FIGURE 2-2: Individual components do not scale up.
In addition, some of the software that we might need to use could be organized quite differently. For example, we may want to take advantage of certain third-party and open-source libraries, which might not be component-based. We might have our own legacy libraries to use that are also not component-based. These software libraries, of necessity, must come together at a level of aggregation larger than components, as depicted in Figure 2-3.
FIGURE 2-3: Integration with non-component-based (library) software
We generally think of a top-level unit of integration within a large system informally as a “library” whose interface typically consists of a collection of header files in a single directory (e.g., /usr/include) and a single library archive (e.g., libc.a, libc.so) depending on the target platform. We might uniquely refer to this particular architectural entity as a whole as “The C Library” although its internal structure (i.e., how logical content is partitioned among its .o files) is entirely organizational (i.e., not part of its specification or contract; see Volume II, section 5.2) and might vary from one vendor platform to another.

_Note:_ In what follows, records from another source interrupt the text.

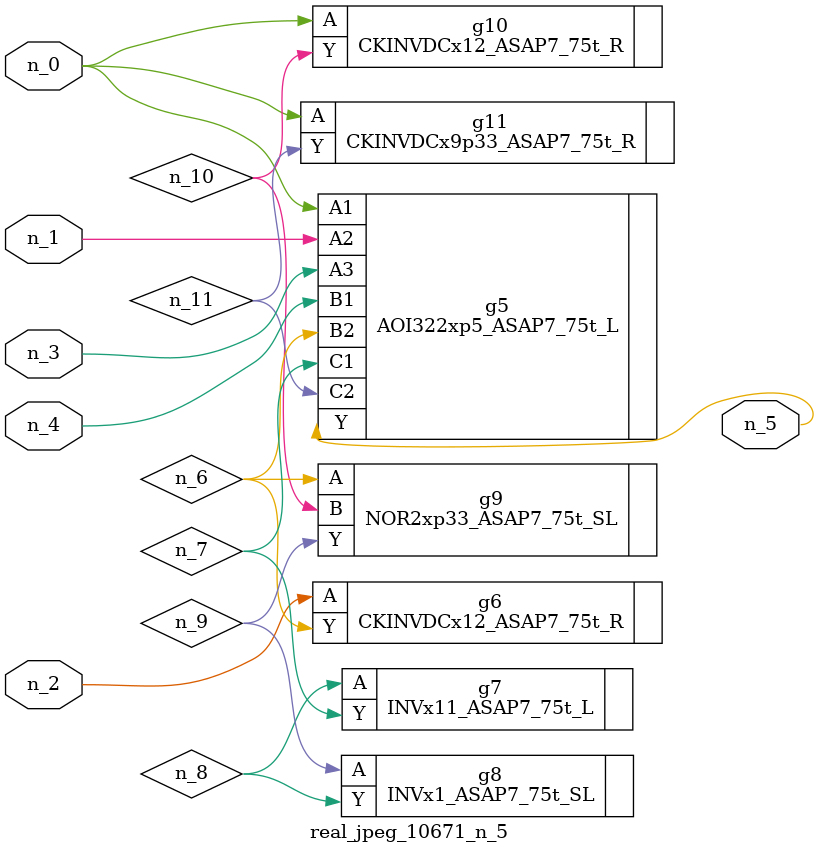
<source format=v>
module real_jpeg_10671_n_5 (n_4, n_0, n_1, n_2, n_3, n_5);

input n_4;
input n_0;
input n_1;
input n_2;
input n_3;

output n_5;

wire n_8;
wire n_11;
wire n_6;
wire n_7;
wire n_10;
wire n_9;

AOI322xp5_ASAP7_75t_L g5 ( 
.A1(n_0),
.A2(n_1),
.A3(n_3),
.B1(n_4),
.B2(n_6),
.C1(n_7),
.C2(n_11),
.Y(n_5)
);

CKINVDCx12_ASAP7_75t_R g10 ( 
.A(n_0),
.Y(n_10)
);

CKINVDCx9p33_ASAP7_75t_R g11 ( 
.A(n_0),
.Y(n_11)
);

CKINVDCx12_ASAP7_75t_R g6 ( 
.A(n_2),
.Y(n_6)
);

NOR2xp33_ASAP7_75t_SL g9 ( 
.A(n_6),
.B(n_10),
.Y(n_9)
);

INVx11_ASAP7_75t_L g7 ( 
.A(n_8),
.Y(n_7)
);

INVx1_ASAP7_75t_SL g8 ( 
.A(n_9),
.Y(n_8)
);


endmodule
</source>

Integration with legacy, open-source, and third-party libraries is important and will be addressed. Our purpose in the next few sections, however, is first to identify desirable characteristics of library software and then to provide a prescriptive methodology for packaging our own. After that, we will return to the issues of integrating with non-component-based software (see section 2.12) and then focus on the custom (nonshareable) top-level application code surrounding main() (see section 2.13).